* _TO DO_
In the review of Babel, who is named as the film's screenwriter?

* _SELECTED EXTRACT_
[Start of Attachment]

Wednesday, March 3, 2010

Babel Towers Above the Rest


Film: Babel
Cast: Brad Pitt, Cate Blanchett,
Director: Alejandro Gonzalez Inarritu

As amazing the existence of so many languages and dialects is, equally startling is the possibilities of miscommunication. Lost in translation is not just a fancy phrase, it is an omnipresent reality. But what if people speaking the same language can still not understand each other? What if the problem lies in understanding the person and not the language?

A poor goat herder in the Morroccon dessert buys a gun so that his sons can keep the jackals away from the grazing goats. One act of childhood indiscretion and an American tourist Susan (Blanchett) is shot. In the middle of nowhere she bleeds while her husband Richard (Pitt) tries to get his embassy to cut the red tape faster and get medical aid across.

An ocean away a Mexican nanny cannot find anyone to take care of the American children under her care, while she pops over the border to attend her only son’s wedding. An act of desperation sees her taking them along. Another ocean away, a deaf-mute Japanese teenager struggles with being considered a misfit and also with her awakening sexuality.

Cate Blanchett is excellent as expected, while Brad Pitt simply blows you away. They are the marquee names. But it is the others, the ones we have never heard of, who stun you with their acting, leaving at least a lump in your throat.

The performance he extracts from his characters is Inarritu’s biggest achievement. That is not to say that his collaboration with screenwriter Guillermo Arriaga is any less. Arriaga’s narrative moves seamlessly across continents and periods. The only slightly less cohesive section is the Japanese chapter, but you can forgive him that because it is the most moving. Inarritu sets his own pace and makes us toe to it. At 142-minutes this is longer than most Hollywood offerings.

Babel may be one of the best movies we get to see this year, but it is not for everyone. If you think this is a pessimistic film, so be it. Real life seldom is all about optimism. At the end of Babel you will realise through all that babel one voice screams through – it is the voice of humanity. Unfortunately no one seems to be listening.

[End of Attachment]

* _PROVIDED INFORMATION_
[Start of Attachment]

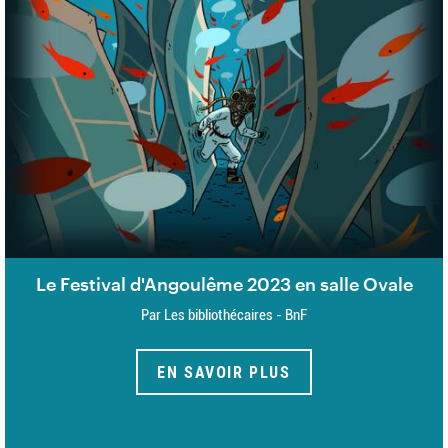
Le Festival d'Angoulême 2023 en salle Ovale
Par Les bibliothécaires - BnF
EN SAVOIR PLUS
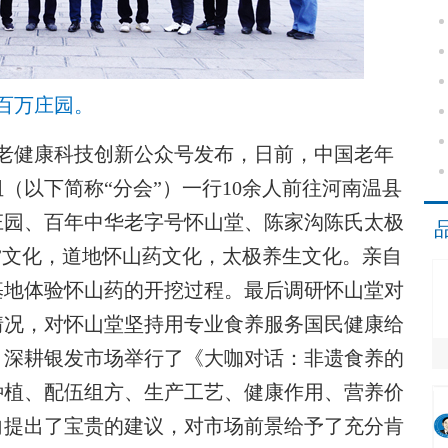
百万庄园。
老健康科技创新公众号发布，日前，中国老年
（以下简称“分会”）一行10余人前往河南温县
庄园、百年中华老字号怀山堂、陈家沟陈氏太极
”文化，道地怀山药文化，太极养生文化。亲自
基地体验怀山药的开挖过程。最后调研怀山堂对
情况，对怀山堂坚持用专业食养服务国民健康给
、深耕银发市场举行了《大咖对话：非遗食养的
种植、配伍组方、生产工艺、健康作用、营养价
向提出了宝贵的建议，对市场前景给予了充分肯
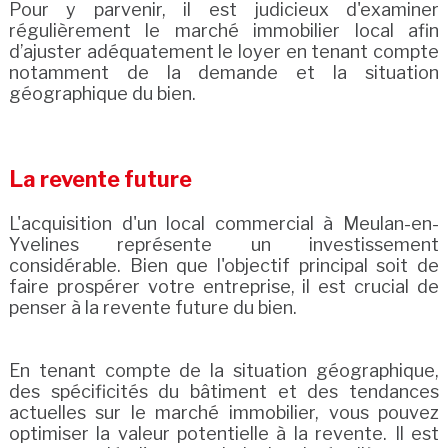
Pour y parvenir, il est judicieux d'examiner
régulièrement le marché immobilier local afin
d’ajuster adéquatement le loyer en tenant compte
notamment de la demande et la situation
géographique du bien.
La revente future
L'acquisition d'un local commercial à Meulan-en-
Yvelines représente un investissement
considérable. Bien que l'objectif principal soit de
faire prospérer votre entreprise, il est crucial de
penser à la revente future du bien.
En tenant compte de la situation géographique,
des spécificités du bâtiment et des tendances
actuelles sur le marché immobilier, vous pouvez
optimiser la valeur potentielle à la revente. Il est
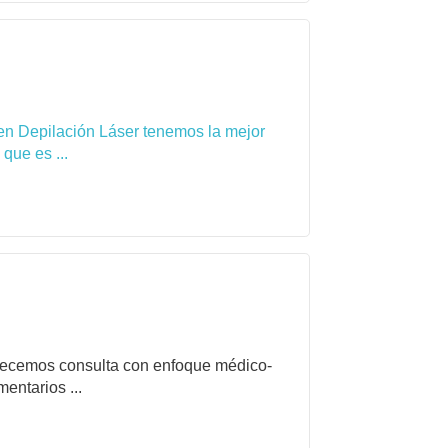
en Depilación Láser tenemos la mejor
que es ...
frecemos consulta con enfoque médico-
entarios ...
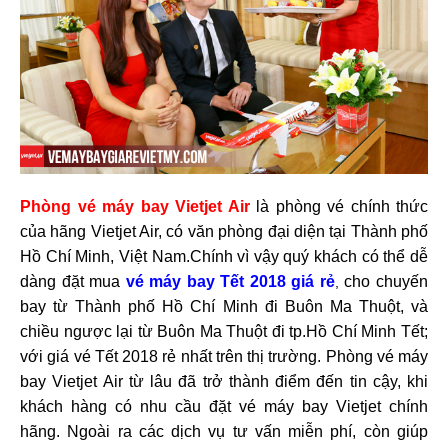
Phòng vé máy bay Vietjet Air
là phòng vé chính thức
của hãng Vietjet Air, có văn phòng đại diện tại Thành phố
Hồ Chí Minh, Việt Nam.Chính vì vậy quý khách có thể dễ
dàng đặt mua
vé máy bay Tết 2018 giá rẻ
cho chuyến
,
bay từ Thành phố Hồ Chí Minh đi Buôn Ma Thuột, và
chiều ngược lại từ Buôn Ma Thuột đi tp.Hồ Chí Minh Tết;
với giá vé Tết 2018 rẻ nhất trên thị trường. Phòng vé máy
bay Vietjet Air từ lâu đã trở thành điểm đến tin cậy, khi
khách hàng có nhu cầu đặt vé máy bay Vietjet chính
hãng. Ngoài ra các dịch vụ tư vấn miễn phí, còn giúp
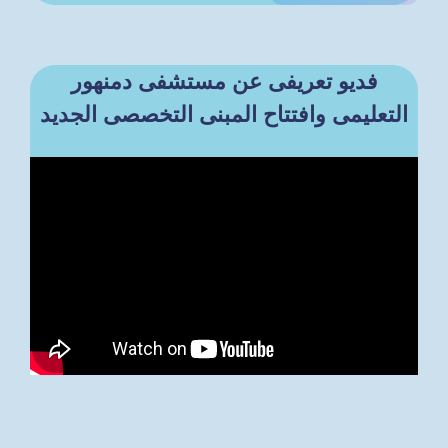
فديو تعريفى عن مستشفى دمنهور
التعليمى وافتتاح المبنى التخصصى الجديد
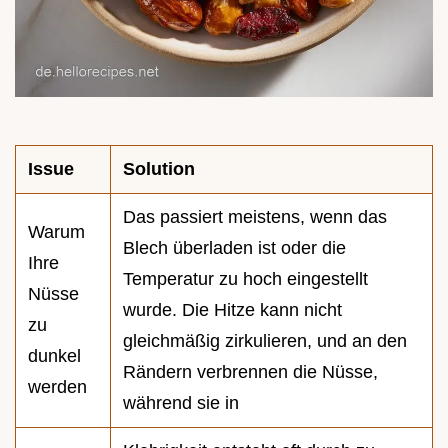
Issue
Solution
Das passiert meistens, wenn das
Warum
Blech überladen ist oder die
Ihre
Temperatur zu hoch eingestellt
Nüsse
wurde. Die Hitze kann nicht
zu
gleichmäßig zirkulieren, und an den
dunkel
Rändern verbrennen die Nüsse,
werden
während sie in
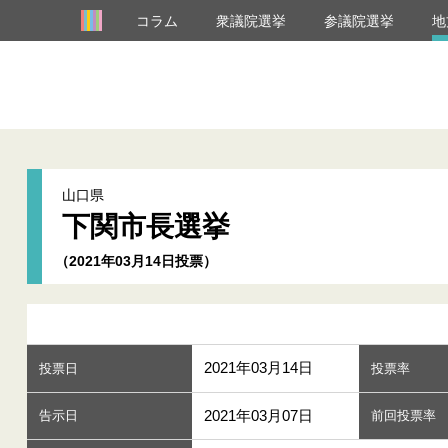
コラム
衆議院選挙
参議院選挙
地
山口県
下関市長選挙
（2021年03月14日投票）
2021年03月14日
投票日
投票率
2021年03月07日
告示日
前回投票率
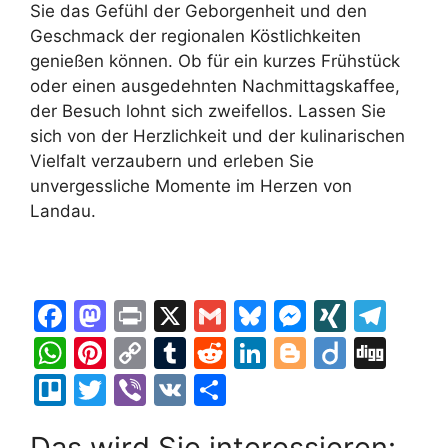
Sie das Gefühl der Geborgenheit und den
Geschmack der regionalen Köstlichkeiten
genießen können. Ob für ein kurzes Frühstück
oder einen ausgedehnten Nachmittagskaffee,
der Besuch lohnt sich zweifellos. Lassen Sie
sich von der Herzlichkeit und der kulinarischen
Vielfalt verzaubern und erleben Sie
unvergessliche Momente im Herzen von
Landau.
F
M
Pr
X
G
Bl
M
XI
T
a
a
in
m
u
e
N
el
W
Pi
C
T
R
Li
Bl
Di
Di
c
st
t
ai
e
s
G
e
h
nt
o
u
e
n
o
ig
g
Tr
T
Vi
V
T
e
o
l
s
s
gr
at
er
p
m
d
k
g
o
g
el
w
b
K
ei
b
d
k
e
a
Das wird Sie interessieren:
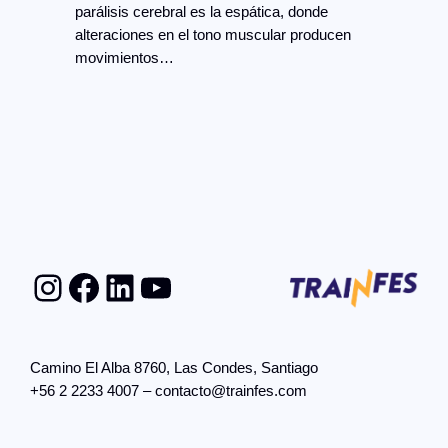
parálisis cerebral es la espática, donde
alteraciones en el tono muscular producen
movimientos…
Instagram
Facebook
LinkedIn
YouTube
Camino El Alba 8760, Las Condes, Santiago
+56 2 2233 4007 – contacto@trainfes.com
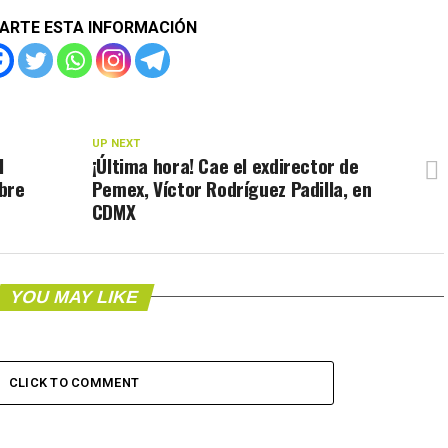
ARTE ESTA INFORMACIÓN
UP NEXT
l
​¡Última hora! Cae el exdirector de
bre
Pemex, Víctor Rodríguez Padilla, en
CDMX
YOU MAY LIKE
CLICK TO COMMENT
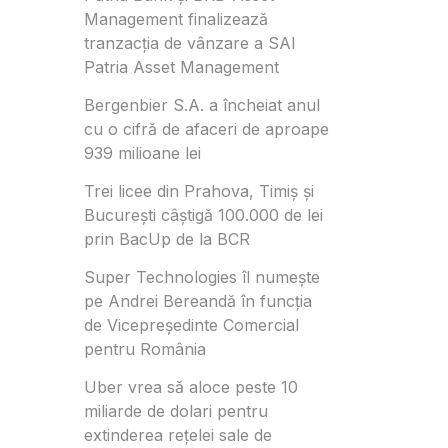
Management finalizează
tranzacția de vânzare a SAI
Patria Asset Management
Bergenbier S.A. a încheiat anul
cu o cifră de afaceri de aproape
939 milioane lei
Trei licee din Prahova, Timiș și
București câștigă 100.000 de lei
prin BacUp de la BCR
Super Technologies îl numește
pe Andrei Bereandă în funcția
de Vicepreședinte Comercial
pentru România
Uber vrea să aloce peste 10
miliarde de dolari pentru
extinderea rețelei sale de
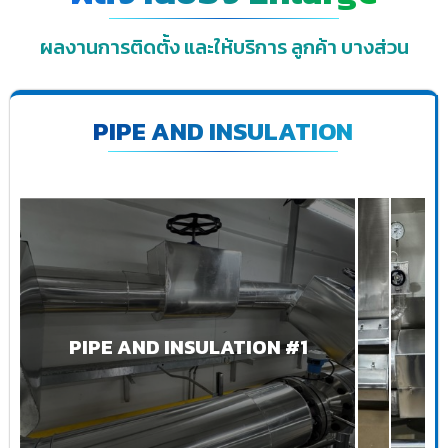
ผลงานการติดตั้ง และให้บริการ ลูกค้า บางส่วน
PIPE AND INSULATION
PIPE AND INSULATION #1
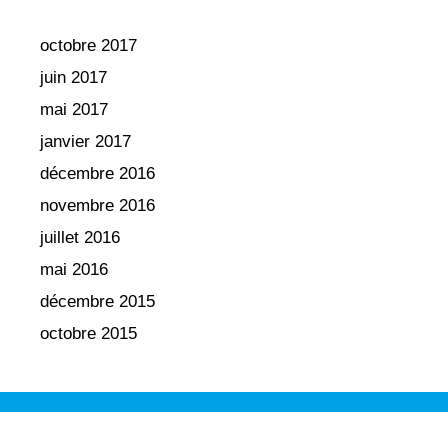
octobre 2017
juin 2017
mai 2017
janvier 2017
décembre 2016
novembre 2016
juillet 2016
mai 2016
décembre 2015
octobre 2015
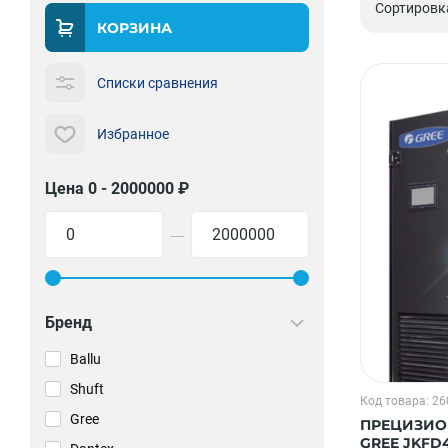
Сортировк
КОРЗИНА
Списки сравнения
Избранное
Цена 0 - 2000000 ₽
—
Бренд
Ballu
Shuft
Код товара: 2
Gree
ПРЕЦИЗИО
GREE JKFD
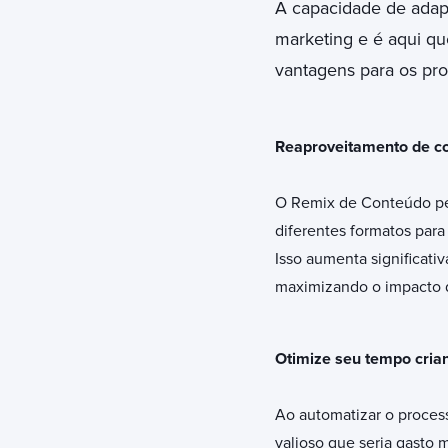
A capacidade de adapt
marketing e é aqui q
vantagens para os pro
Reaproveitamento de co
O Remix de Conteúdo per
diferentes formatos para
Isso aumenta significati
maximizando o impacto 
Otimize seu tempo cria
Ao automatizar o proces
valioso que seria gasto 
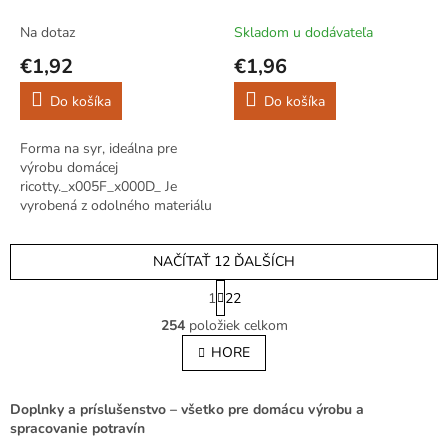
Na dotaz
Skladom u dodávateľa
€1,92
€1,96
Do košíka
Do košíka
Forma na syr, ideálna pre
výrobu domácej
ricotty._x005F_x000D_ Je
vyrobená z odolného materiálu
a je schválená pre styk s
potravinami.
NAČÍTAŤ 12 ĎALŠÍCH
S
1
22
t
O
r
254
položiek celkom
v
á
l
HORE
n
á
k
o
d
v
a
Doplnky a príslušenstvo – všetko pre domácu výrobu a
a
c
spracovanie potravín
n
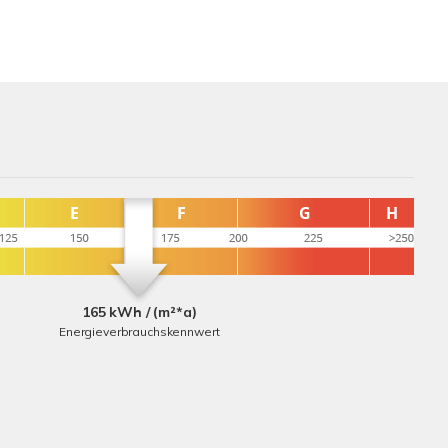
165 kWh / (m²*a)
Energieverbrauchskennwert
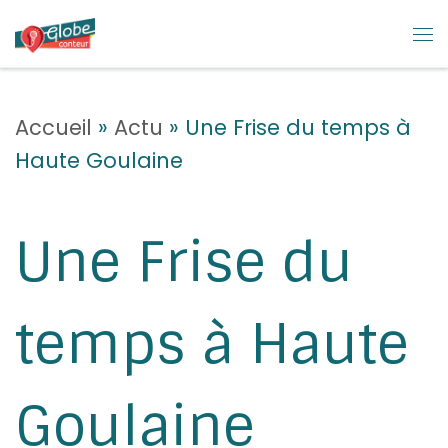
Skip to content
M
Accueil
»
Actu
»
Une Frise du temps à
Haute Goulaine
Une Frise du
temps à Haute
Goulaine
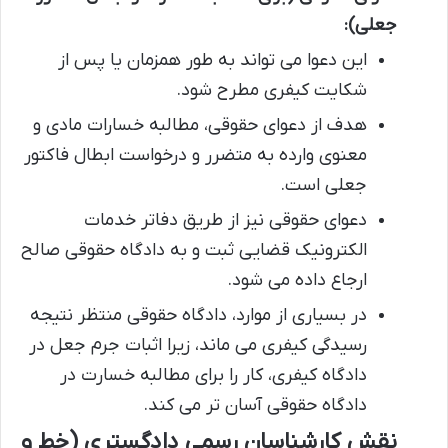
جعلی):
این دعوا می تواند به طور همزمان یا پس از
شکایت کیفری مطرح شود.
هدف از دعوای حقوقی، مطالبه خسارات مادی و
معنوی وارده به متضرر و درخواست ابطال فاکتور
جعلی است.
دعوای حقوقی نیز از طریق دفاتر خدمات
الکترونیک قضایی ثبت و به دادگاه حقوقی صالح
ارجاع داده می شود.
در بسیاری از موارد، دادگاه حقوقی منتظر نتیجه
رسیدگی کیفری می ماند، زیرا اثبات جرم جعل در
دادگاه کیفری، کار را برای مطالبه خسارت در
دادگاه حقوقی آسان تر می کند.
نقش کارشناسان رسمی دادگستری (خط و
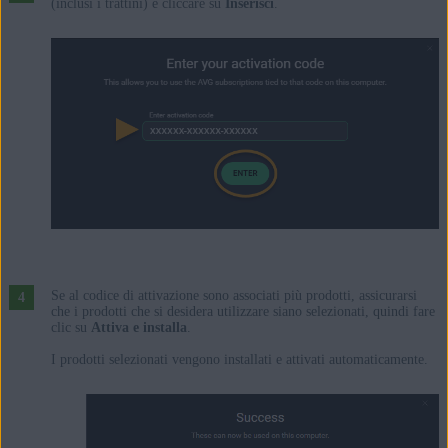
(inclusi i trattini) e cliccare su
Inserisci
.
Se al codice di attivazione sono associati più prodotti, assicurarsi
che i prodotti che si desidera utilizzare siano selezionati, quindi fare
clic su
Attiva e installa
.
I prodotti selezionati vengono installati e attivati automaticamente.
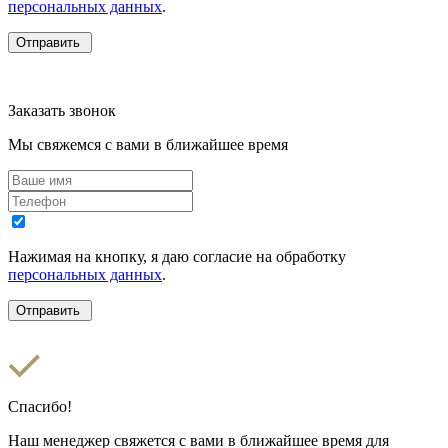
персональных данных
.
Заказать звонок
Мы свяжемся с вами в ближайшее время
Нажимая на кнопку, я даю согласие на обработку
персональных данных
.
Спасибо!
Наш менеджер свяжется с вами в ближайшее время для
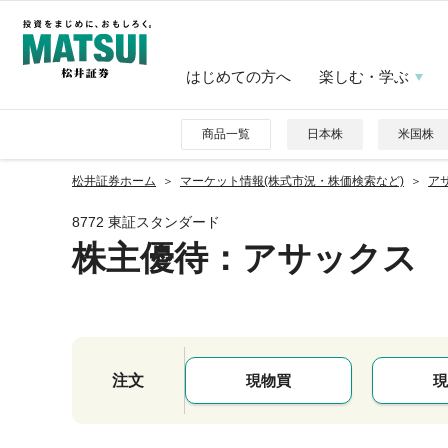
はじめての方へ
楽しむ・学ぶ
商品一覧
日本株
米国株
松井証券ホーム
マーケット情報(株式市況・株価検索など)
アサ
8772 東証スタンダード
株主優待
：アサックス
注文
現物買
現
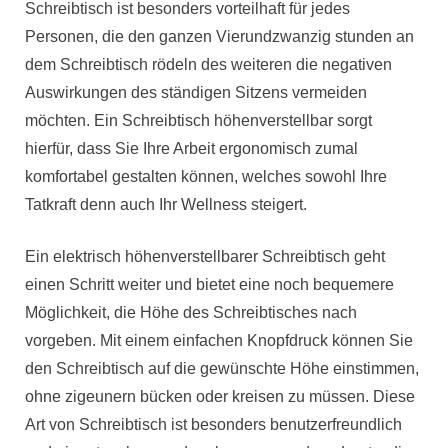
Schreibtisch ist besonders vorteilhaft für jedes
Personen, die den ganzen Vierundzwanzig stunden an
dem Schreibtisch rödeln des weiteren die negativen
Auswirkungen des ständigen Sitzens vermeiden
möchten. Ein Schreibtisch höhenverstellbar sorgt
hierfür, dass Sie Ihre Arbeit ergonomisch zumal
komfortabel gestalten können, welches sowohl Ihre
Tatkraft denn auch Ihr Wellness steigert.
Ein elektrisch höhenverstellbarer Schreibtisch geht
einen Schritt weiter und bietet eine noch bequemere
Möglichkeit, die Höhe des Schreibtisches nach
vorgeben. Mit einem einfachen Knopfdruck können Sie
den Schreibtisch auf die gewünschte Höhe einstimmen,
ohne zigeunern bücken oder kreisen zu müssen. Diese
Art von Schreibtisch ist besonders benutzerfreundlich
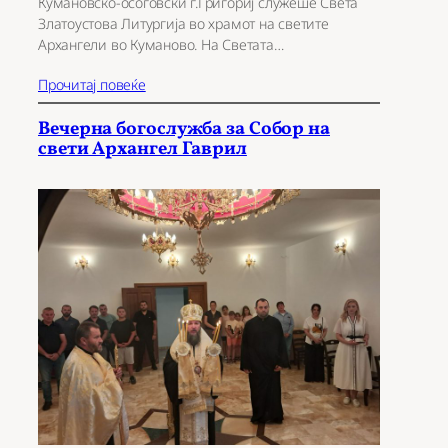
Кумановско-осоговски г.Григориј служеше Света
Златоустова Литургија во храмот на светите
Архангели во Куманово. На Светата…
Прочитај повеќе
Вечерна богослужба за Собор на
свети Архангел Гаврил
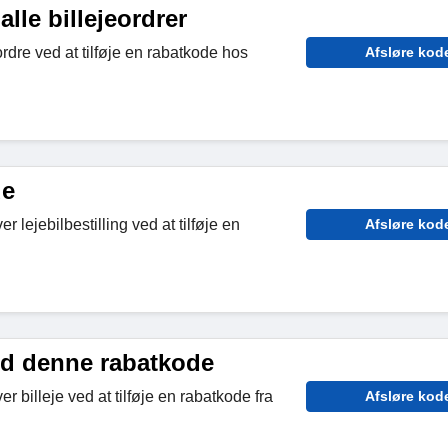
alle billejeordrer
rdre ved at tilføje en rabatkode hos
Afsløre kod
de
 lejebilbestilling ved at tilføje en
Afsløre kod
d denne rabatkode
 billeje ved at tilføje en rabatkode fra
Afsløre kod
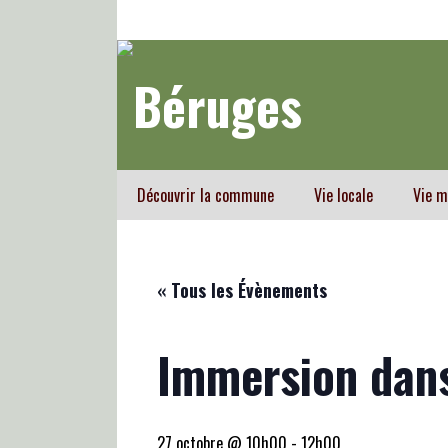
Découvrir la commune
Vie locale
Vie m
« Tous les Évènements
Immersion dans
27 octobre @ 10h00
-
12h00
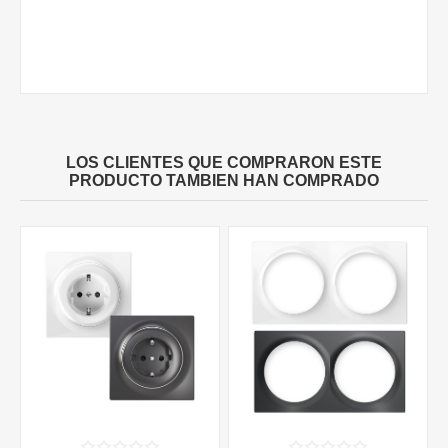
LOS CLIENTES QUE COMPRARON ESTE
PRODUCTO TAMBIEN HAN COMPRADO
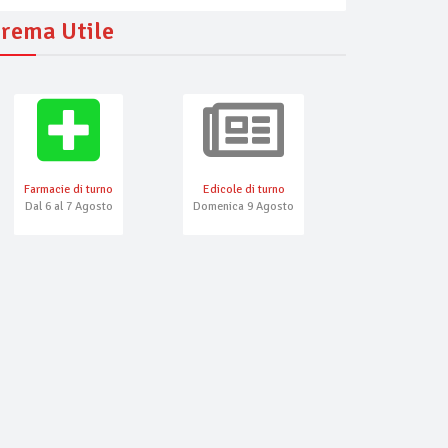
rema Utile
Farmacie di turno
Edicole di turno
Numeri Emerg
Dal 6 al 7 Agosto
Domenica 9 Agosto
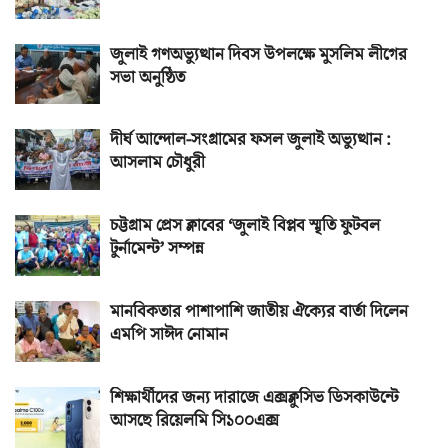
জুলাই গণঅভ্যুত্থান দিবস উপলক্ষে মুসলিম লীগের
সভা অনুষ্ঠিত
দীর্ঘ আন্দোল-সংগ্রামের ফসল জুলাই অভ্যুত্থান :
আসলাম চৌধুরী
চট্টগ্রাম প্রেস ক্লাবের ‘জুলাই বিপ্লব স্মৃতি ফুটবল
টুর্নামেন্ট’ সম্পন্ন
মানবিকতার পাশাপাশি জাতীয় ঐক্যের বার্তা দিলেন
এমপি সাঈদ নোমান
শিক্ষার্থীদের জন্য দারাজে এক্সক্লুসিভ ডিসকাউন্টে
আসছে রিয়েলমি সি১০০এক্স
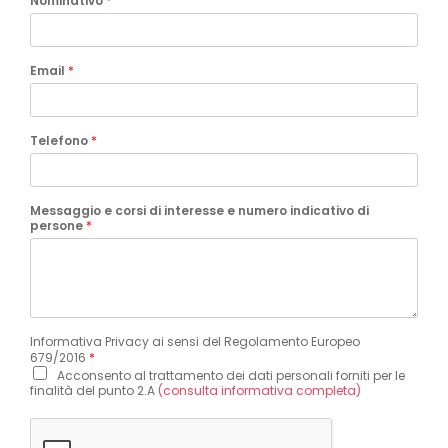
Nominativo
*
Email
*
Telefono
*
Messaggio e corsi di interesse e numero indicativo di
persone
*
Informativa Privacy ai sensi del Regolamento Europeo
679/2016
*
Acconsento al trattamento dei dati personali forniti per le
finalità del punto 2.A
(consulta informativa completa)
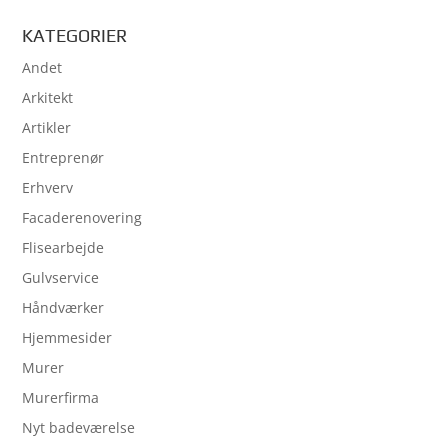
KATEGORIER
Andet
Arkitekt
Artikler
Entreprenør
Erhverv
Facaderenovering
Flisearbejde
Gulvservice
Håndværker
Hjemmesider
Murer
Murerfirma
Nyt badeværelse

[End of Attachment]

* _RESPONSE TO THE EXERCISE_
Guillermo Arriaga